Post by Bryan W » Fri May 07, 2021 1:26 am

I'll jump on here for perspective although maybe I'm a little late to the party as I don't check this that often since I live in IL. For years I'd come out to CO and hike 14ers and get terrible calf soreness, almost to the point that it was debilitating for a couple of days. This had been a problem for me even when I would go for a run at home. I knew I was in trouble before I finished my first 14er. Usually you wake up the next day sore and I was sore before ever getting back to the car. After 3 seasons of this, I had enough and needed to try a different approach besides running and going for long walks (it's Illinois, so not many hills). What I was able to find was a State Park nearby with about 75' of elevation change (basically a bluff above the Illinois River). I'd hike a 1 mile loop 2 or 3 times (75' elevation change) and then I found another hill out there that was the same 75' elevation change and I would just hike it up and down 6 to 10 times in a row. Ultimately I'd get 700-1,000' of elevation gain during a hike and I would do this 3 to 6 times per week depending on my schedule and the weather. Since then, I barely get any soreness the next day after a 14er climb/hike. If it's anything, it's quad soreness since I've worked myself up to the harder 14ers. This year I'm trying a bunch of weigh lifting and other leg workouts to combat that as well as the bluff hikes. I'm hoping to find out how well that works in about 2 months.
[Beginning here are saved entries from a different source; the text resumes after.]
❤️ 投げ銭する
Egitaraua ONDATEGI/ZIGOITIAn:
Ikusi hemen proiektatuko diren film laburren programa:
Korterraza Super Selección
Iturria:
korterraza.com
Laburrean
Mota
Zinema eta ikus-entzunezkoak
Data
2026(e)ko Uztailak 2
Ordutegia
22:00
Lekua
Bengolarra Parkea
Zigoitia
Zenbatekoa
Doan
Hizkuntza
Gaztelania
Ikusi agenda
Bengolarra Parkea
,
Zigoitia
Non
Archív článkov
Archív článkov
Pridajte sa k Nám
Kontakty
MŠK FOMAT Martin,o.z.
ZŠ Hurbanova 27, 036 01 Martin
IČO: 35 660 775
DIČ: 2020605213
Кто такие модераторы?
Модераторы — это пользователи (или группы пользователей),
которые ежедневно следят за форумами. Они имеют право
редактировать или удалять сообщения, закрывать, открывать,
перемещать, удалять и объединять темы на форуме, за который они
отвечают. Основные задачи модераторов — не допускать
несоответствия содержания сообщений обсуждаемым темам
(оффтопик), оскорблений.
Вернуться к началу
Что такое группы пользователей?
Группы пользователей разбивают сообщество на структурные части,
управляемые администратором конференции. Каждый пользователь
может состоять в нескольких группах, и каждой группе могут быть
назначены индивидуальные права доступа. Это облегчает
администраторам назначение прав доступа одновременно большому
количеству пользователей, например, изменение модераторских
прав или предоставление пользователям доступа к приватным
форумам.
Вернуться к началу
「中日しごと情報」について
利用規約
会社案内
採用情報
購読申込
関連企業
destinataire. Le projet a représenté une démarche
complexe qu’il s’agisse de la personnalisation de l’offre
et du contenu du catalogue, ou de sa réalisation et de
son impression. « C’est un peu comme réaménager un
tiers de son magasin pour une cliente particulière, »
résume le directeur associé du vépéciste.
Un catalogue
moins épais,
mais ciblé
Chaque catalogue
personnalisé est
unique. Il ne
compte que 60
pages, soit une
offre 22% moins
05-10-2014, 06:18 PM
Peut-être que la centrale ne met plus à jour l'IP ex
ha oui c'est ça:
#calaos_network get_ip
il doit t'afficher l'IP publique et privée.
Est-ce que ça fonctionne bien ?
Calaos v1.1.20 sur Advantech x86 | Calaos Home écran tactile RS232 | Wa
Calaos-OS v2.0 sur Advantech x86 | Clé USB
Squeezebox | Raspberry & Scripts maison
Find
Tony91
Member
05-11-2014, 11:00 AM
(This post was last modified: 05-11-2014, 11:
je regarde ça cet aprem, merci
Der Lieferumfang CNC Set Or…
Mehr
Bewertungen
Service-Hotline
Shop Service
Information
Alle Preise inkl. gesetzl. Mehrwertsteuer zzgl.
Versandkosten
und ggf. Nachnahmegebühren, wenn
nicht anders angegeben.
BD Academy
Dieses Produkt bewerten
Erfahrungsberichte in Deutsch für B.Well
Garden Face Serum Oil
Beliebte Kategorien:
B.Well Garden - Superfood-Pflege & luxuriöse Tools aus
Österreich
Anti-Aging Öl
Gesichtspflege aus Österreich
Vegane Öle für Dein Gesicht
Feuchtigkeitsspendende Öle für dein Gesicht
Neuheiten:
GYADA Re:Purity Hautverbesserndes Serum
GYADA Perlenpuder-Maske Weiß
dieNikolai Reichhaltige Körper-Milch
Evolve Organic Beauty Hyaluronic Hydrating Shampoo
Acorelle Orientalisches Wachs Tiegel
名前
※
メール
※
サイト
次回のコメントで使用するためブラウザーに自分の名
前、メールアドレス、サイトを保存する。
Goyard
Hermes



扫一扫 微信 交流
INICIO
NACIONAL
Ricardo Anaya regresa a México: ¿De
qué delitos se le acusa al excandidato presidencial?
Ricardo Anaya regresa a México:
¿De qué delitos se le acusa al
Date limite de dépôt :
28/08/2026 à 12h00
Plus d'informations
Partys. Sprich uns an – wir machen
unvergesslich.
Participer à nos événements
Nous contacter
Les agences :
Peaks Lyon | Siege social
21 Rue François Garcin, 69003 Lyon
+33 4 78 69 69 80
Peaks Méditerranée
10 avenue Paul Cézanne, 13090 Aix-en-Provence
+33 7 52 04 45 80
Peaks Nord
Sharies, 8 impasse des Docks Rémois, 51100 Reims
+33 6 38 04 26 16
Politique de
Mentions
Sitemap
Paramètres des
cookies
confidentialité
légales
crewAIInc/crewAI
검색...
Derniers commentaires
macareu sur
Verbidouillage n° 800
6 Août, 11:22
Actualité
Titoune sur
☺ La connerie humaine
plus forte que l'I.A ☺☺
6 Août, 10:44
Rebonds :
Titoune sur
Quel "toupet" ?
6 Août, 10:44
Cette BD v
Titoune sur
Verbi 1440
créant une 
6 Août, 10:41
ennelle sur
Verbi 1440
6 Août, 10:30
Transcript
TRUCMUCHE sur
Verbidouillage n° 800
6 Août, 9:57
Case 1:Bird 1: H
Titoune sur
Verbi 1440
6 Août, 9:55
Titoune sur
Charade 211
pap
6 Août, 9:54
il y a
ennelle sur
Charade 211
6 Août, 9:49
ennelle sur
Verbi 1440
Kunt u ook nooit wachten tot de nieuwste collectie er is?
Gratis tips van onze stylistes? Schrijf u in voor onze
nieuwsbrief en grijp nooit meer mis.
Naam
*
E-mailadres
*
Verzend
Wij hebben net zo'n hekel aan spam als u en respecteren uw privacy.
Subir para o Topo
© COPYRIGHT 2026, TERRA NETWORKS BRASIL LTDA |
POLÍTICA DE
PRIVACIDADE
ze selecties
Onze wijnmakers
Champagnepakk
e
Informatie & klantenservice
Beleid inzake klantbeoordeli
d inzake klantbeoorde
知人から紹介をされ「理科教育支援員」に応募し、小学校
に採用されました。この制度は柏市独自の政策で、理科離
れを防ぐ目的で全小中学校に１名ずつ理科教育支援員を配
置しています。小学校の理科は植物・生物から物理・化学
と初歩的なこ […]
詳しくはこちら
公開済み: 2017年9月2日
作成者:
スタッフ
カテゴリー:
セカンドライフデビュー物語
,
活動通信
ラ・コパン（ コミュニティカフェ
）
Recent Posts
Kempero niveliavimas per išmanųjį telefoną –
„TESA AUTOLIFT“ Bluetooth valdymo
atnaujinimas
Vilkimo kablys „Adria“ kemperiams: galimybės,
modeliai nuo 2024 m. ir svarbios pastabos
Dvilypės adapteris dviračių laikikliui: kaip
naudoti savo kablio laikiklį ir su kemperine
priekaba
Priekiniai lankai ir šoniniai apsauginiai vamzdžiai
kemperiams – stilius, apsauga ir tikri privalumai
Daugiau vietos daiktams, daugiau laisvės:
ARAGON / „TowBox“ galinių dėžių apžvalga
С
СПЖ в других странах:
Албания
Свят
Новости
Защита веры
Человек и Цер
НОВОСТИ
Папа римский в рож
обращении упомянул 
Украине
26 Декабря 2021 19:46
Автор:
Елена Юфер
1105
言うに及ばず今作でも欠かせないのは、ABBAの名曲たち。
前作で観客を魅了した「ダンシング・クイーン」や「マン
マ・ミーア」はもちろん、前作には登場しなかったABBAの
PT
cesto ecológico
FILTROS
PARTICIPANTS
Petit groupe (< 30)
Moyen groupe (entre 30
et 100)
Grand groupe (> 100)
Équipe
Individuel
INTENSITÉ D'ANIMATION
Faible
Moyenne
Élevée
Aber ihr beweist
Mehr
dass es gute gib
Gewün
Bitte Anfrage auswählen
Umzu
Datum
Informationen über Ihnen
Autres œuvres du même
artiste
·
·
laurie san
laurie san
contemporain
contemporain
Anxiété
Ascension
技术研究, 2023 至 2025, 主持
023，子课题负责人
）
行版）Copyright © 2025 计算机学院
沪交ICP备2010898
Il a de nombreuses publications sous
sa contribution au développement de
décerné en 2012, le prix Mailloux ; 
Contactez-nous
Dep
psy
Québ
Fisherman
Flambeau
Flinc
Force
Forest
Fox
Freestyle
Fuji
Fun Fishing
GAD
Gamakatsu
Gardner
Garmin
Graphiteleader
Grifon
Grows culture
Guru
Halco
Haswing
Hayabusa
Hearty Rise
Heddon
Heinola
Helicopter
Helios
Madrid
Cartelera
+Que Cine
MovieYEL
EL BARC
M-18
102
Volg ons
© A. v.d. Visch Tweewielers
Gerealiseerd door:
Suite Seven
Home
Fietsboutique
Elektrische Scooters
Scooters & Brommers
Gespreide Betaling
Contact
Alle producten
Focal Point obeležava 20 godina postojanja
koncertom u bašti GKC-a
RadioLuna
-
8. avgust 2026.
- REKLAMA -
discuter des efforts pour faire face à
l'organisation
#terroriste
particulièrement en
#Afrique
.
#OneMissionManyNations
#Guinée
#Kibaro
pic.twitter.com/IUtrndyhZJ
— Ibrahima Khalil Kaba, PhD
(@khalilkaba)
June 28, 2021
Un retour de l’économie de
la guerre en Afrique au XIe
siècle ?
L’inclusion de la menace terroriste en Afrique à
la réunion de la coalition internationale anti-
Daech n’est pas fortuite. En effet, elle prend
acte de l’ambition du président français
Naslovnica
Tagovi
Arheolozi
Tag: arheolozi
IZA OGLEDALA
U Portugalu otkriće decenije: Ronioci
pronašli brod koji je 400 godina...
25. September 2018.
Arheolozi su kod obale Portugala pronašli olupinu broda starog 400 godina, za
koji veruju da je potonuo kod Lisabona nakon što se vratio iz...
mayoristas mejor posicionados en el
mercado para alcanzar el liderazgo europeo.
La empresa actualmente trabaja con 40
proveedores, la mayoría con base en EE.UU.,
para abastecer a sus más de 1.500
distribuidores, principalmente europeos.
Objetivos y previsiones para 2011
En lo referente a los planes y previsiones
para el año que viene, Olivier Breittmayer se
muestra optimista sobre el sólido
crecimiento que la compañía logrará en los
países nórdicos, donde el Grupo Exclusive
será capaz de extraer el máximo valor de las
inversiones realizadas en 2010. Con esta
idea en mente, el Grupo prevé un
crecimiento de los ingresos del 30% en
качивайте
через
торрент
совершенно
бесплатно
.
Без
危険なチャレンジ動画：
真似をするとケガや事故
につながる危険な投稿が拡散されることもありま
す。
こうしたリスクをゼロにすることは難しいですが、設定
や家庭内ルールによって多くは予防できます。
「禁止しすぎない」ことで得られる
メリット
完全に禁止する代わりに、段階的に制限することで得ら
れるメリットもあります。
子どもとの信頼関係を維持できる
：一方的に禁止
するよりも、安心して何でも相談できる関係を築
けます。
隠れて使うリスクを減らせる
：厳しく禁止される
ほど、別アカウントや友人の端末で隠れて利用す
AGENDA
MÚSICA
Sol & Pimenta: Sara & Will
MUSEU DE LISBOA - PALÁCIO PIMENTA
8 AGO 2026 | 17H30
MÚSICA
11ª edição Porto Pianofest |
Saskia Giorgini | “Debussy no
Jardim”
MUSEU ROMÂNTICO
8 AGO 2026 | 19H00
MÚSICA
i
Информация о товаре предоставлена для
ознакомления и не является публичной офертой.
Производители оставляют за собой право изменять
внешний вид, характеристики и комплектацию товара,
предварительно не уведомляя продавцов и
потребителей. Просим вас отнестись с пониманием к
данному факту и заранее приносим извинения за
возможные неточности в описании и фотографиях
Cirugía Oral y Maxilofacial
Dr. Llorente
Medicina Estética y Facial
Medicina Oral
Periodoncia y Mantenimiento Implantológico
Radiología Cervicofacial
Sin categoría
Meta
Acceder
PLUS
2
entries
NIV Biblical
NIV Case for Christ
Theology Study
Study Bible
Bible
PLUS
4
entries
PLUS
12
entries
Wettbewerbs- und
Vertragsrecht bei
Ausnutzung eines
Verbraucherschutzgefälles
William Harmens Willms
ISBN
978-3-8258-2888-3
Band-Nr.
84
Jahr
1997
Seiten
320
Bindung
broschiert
If you get the legs working, don't be as concerned about the lungs since you already live in CO. So, I guess what I'm trying to say is to get yourself out there hiking a 750-1,000' hill (you'll burn a 1,000 calories or so) 3-6 times per week. It's worked for me and I'd imagine it will for you. Good luck on Quandry. I'd say if you are feeling confident, go for something a little harder (maybe Yale) since you'll never forget your first one.